Kraushaar is a political scientist at the Hamburg Institute for Social Research.
Die Welt headlined its article on Friday, “The repressed murder of Jews during the 1970s.”
“Why is this chapter of German history not well known?” the article asks in connection with Kraushaar’s book. “In 1970, 55 people died within 11 days caused by bomb package attacks, an arson attack and attempted plane hijackings.” The goal of the attacks, writes Mara Delius, from Die Welt, was to kill “Israelis and Jews.”
The arson attack took place at the Jewish community center in Munich and the attempted hijacking of an El Al flight at the Munich-Riem airport. A Palestinian terrorist group detonated hand grenades and killed a young Israeli passenger. Nine other people were severely wounded.
The German government did not prosecute the Palestinians and expelled them from Germany. The explanation for the release: The authorities said they “wanted to contribute to a relaxation of the situation in the Arab world.”
Kraushaar, 64, is no stranger to investigations into German extreme leftists and their terrorist campaigns against Jews and the State of Israel since the late 1960s. He wrote a book analyzing Kunzelmann’s reported plan in 1969 to blow up the Jewish community center in West Berlin. The 2005 book The Bomb in the Jewish Community Center reconstructs Kunzelmann’s terror-animated anti-Israel writings and activities.
Kunzelmann and a group of leftist Germans aimed to detonate the bomb on November 9 – the memorial day for the victims of the Nazi-sponsored Kristallnacht pogroms in 1938 against Jewish businesses – when roughly 250 people were in attendance in the community center.

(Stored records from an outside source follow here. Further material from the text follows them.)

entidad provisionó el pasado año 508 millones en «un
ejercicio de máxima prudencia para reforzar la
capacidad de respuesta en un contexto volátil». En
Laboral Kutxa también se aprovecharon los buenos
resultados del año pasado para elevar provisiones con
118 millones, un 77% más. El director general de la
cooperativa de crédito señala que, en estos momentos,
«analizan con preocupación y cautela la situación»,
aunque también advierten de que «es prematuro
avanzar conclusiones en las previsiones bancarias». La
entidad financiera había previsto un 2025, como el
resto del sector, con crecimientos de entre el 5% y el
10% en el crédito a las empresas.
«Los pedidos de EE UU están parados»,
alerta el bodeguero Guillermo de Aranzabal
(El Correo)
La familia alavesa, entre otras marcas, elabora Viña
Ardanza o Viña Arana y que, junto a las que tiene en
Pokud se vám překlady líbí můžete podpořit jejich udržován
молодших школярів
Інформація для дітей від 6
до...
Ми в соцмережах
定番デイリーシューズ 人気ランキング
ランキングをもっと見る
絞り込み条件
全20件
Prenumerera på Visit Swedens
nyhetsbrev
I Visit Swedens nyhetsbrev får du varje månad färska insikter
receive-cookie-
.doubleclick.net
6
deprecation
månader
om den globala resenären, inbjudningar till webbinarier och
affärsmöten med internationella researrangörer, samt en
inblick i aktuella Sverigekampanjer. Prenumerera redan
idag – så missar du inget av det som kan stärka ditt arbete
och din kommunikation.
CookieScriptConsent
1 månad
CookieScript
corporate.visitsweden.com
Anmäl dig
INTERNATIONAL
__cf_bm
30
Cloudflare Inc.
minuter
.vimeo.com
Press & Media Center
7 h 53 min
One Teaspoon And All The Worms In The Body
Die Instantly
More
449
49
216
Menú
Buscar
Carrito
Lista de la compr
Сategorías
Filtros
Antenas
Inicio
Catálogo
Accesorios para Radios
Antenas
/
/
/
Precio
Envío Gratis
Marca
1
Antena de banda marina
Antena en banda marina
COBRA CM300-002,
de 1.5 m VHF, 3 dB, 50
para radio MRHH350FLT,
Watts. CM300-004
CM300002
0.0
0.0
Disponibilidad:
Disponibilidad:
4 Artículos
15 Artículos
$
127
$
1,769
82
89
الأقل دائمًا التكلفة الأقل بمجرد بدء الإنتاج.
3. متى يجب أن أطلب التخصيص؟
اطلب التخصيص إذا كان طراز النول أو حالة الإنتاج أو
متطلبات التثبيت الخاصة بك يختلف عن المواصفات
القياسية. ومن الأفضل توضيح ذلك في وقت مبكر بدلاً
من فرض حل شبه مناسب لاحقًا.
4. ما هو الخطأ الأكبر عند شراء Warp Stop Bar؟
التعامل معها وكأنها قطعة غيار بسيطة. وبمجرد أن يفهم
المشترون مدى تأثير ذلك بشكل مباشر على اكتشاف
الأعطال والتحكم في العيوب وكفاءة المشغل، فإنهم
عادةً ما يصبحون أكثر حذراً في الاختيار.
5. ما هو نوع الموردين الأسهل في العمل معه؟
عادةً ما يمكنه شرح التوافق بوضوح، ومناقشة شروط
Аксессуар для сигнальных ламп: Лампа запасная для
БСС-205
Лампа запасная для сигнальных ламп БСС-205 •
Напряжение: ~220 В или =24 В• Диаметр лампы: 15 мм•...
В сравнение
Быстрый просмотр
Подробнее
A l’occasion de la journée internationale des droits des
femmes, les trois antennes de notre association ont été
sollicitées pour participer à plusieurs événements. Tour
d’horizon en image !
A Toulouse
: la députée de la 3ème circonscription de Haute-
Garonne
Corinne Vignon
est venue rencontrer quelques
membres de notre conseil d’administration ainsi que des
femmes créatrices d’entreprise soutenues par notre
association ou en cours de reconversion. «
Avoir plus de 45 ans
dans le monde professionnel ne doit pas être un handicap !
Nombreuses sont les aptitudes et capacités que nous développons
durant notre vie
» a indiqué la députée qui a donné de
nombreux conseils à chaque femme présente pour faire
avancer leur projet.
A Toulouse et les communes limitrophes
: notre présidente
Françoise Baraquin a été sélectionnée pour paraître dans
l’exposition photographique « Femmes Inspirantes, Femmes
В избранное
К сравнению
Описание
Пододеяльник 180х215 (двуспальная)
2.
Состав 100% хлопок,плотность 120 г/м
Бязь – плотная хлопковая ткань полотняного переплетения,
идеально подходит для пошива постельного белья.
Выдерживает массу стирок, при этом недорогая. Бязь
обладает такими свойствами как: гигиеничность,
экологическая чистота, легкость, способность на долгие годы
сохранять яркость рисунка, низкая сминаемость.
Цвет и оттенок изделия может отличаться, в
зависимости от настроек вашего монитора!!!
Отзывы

Dr. Manfred Gerstenfeld, an Israeli expert on modern European anti-Semitism, wrote in 2006: “The importance of Kraushaar’s book thus goes far beyond elucidating an early anti-Semitic and potentially murderous crime of the German extreme Left. It shows how intimidation motifs and acts of violence, which since have threatened many democratic societies, partially originated in the contacts between left-wing European intellectual circles, extreme leftists and Palestinian terrorists.”
Kraushaar sharply criticized a 2012 Der Spiegel report that sought to rewrite the 1972 Munich Olympic murders as a product of neo-Nazism. He placed the blame squarely on German leftists for complicity in Palestinian Black September’s murder of 11 Israeli sportsmen at the Olympic Games.
Writing in the German Jewish newspaper Jüdische Allgemeine Wochenzeitung, Kraushaar said the Der Spiegel article’s emphasis on the role of neo-Nazis in the attack is “blown up.”
“It was not ‘Brown [Nazi] help,’ as Der Spiegel writes, but rather a joint work of German Left radicals and Palestinian terrorists,” Kraushaar wrote.